Tree Foundation of Kern


toCut: Pruning maintains a tree's natural shape while eliminating crowded, rubbing, weakly attached, or poorly formed branches. Correct pruning will help a tree develop proper structure, control its size, direct its growth, and remain healthy. Improperly done, pruning can seriously affect the health, safety and beauty of a tree. Here are some pruning tips to guide you.

Pruning that cannot be done from the ground or a short ladder should be done by a competent arborist. Don't just hire any person with a chain saw!

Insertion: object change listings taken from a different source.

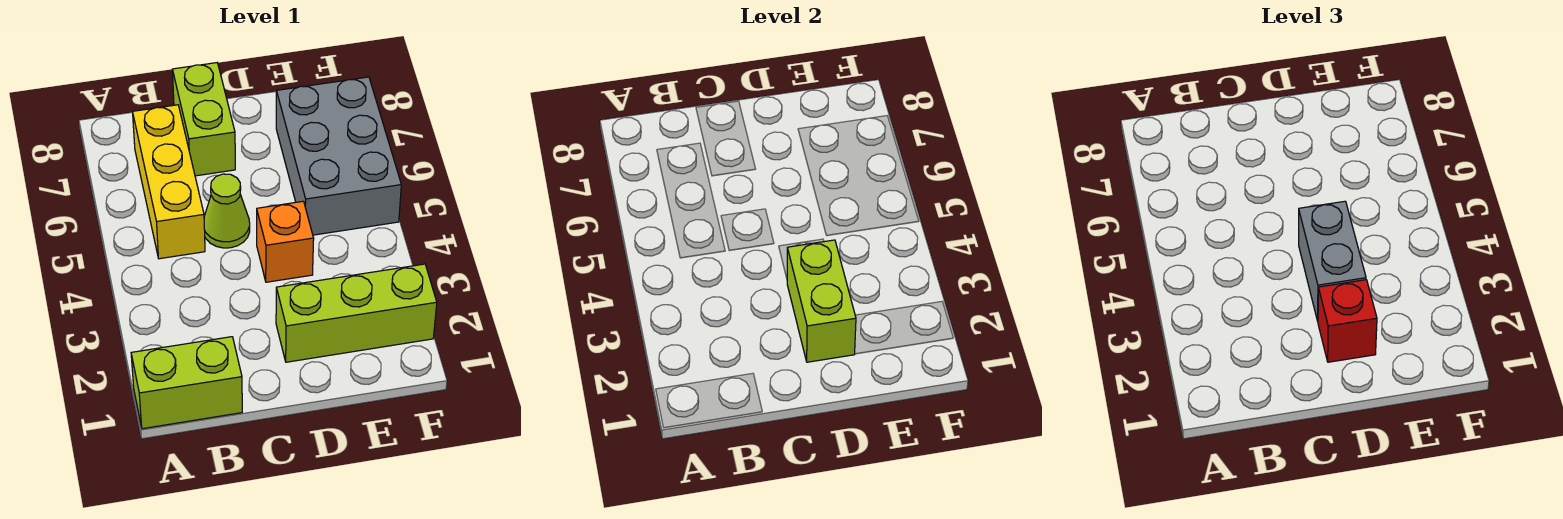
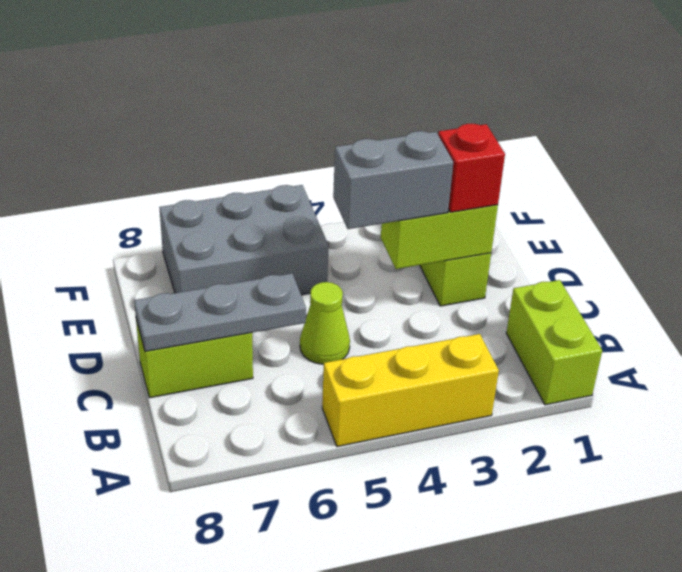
yellow brick B5:B7 level 1 -> yellow brick A3:A5 level 1
none -> grey plate C6:C8 level 2
orange brick D4 level 1 -> none

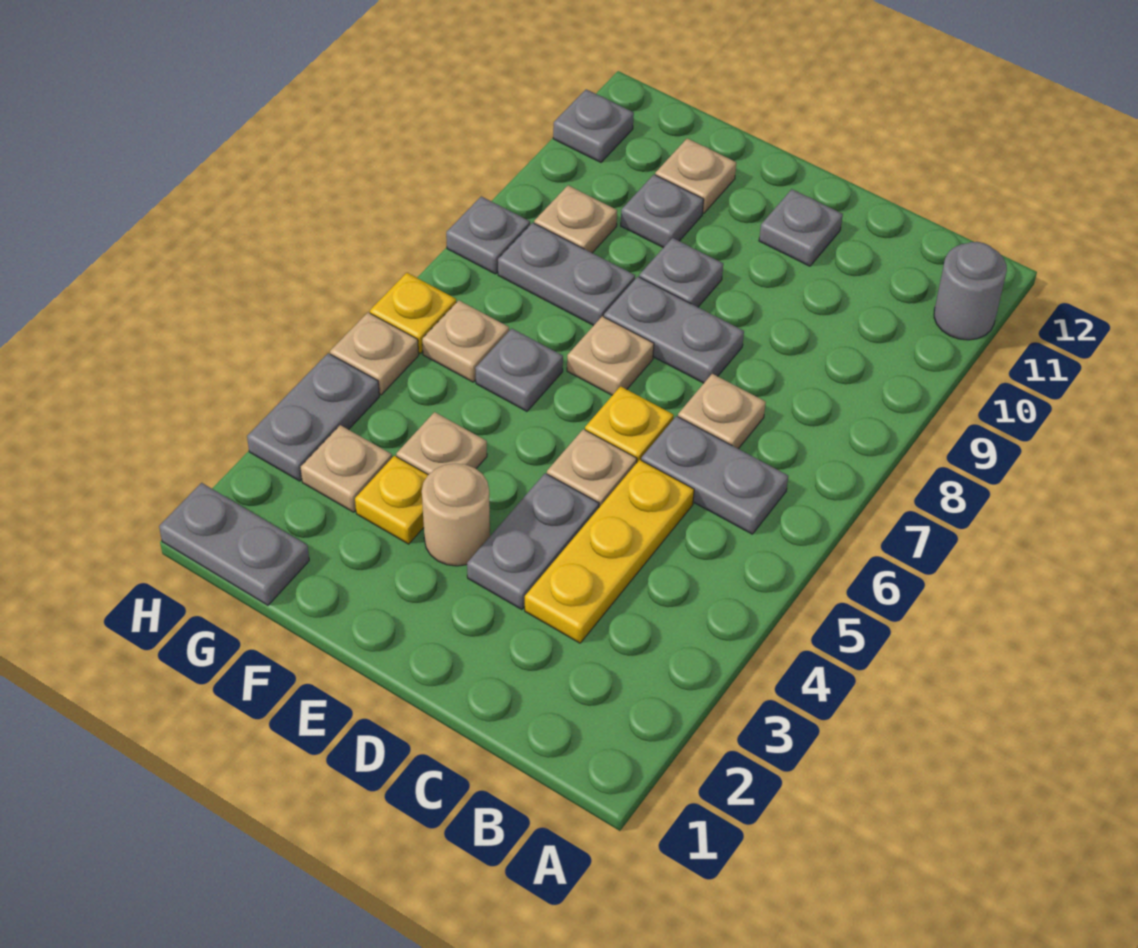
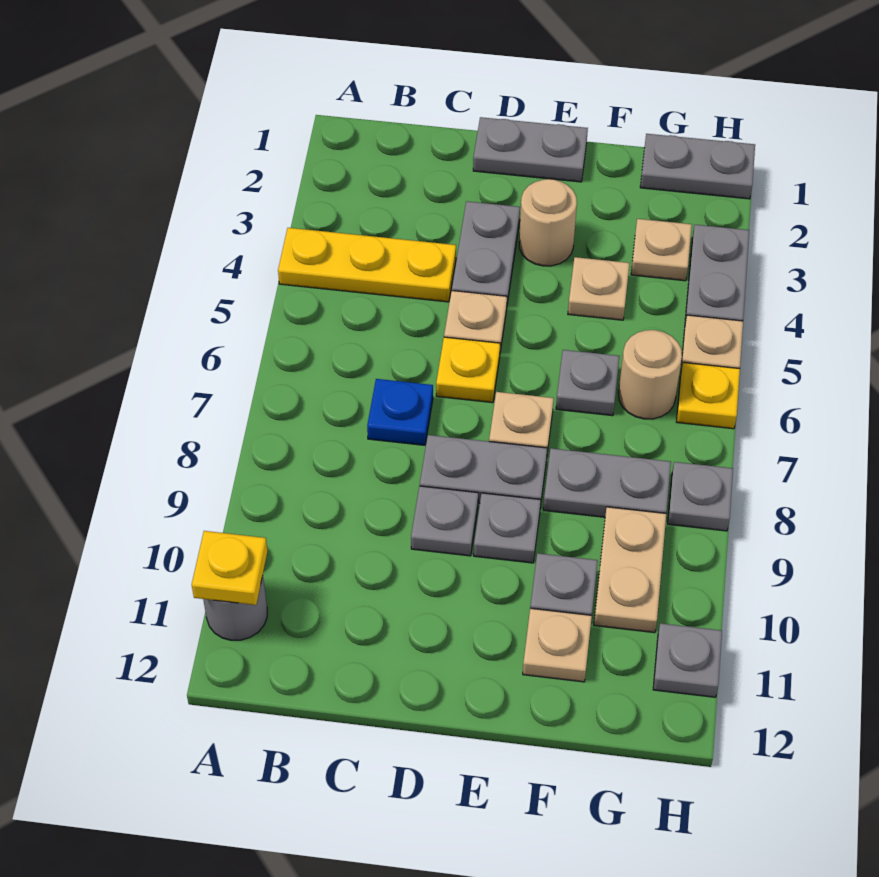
grey plate B6:C6 level 1 -> grey plate D1:E1 level 1
yellow plate C3:C5 level 1 -> yellow plate A4:C4 level 1
tan plate C7 level 1 -> blue plate C7 level 1
grey plate D11 level 1 -> grey plate D9 level 1
yellow plate F3 level 1 -> yellow plate A11 level 2
tan plate G6 level 1 -> tan round brick G6 level 1
tan plate G9 level 1 -> tan plate G9:G10 level 1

Remove dead, diseased, criss-crossed or competing branches with a clean cut. Use the thinning method as shown. Space branches evenly around the tree at least eight inches apart. Select branches with wide attachments to the trunk. Narrow crotches are weak and can split out. It is not necessary to use a wound dressing on pruning cuts.

Don't leave unsightly branch stubs. Cut an unwanted branch at the trunk or where it attaches to another branch. Always cut outside the branch collar (swollen base), not flush to the trunk. The collar protects the tree from disease and insects.

Do not stub tree branches. This is called heading or shearing and causes the growth of vigorous upright shoots. They are weakly attached, crowded and the natural shape of the tree is destroyed.


Topping (cutting the leader branch) weakens the tree, making it susceptible to disease. Topping destroys the natural shape of the tree, and promotes the regrowth of crowded, weakly attached shoots.

Do not prune branches near or directly under utility cables yourself. Call the utility company instead.

Prune when tree is dormant or in winter to minimize trauma. Never remove more than 30% of canopy because there will be insufficient leaves remaining to support life.